For those unable to use WisTax, the state recommends using third-party software or filing on paper.

It's important to gather all income information and documents before filing, and expatriates can consult the WisTax common questions for further guidance on the electronic filing process.

Deadlines and extensions

  • Standard deadline: April 15.
  • Automatic extension: Two-month extension for expats, new deadline June 15.
  • Payment due: Taxes owed by April 15, despite filing extension.

Consequences of non-compliance with Wisconsin tax laws

Failing to comply with Wisconsin's tax obligations can lead to several serious consequences, including financial penalties, interest charges, legal actions, and potential damage to one's reputation. 

Here's a detailed breakdown:

Financial penalties and interest

If you fail to file or pay taxes on time, Wisconsin imposes penalties that can significantly increase the amount owed. 

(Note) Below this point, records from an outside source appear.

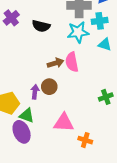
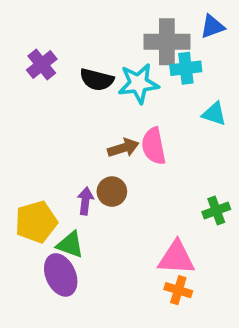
cyan cross: (100, 21) -> (186, 68), moved
cyan star: (78, 32) -> (138, 83), moved
pink triangle: (64, 123) -> (176, 258), moved

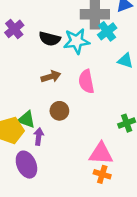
cyan cross: (186, 68) -> (107, 31), turned -30
brown arrow: (123, 148) -> (51, 77), moved
purple arrow: (85, 201) -> (39, 136), moved
green triangle: (70, 245) -> (26, 119), moved

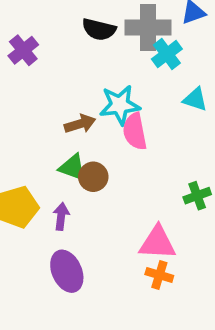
black semicircle: (50, 39) -> (99, 29), moved
cyan star: (77, 41) -> (120, 105), moved
green triangle: (26, 119) -> (72, 167), moved
purple ellipse: (26, 165) -> (67, 271), moved

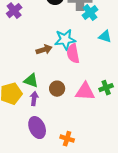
green triangle: (72, 167) -> (31, 81), moved
brown circle: (93, 177) -> (57, 89), moved
pink triangle: (157, 243) -> (85, 92), moved
orange cross: (159, 275) -> (67, 139), moved

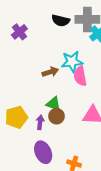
green triangle: (31, 81) -> (53, 104), moved
brown circle: (57, 89) -> (57, 116), moved

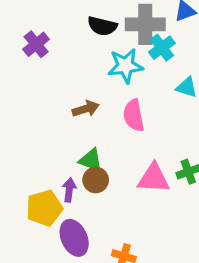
cyan star: (72, 62) -> (125, 66), moved
yellow pentagon: (16, 117) -> (44, 208), moved

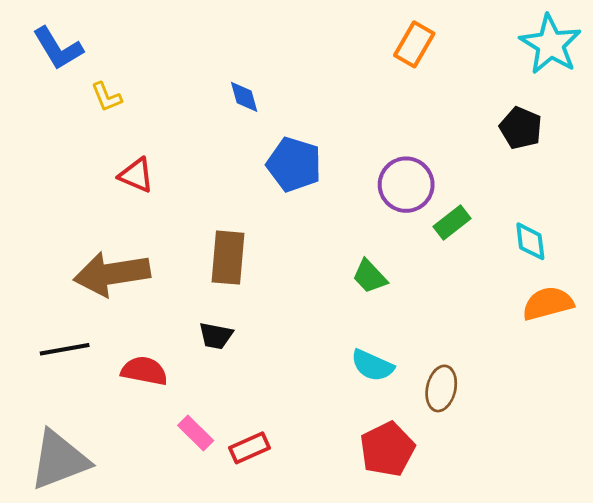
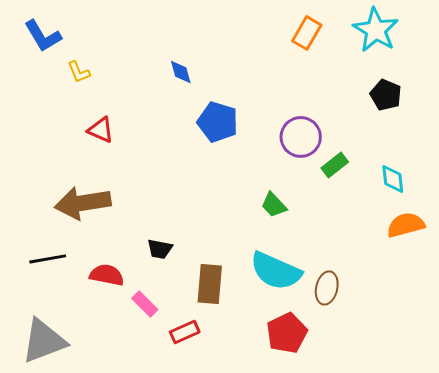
cyan star: (551, 44) -> (376, 30), moved
brown rectangle: (228, 258) -> (210, 284), moved
cyan semicircle: (372, 366) -> (276, 271), size x1.6
pink rectangle: (196, 433) -> (145, 304), moved

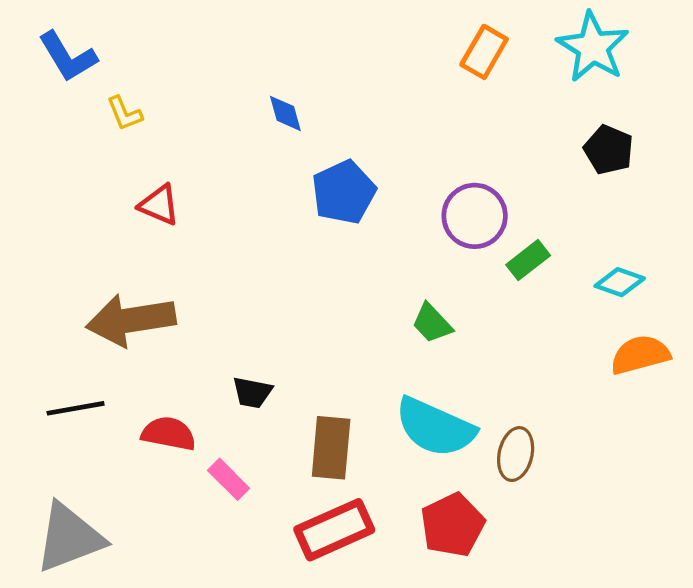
blue pentagon: (218, 122) -> (344, 192), turned 30
cyan diamond: (393, 179) -> (620, 282), turned -64
red rectangle: (185, 332) -> (334, 530), moved, size x1.6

The penalties often start at 5% of the unpaid tax for each month it remains unpaid, with a cap at 25% of the total unpaid tax. Additionally, interest is charged on the unpaid tax from the due date until it is paid in full. 

The interest rates can vary but are designed to compound over time, substantially adding to the tax liability.

More severe cases of non-compliance, such as tax evasion, can lead to criminal charges. Depending on the severity of the offense, these may include fines and even imprisonment.

The state can also enforce tax collection through liens or levies on property, which can further complicate financial situations.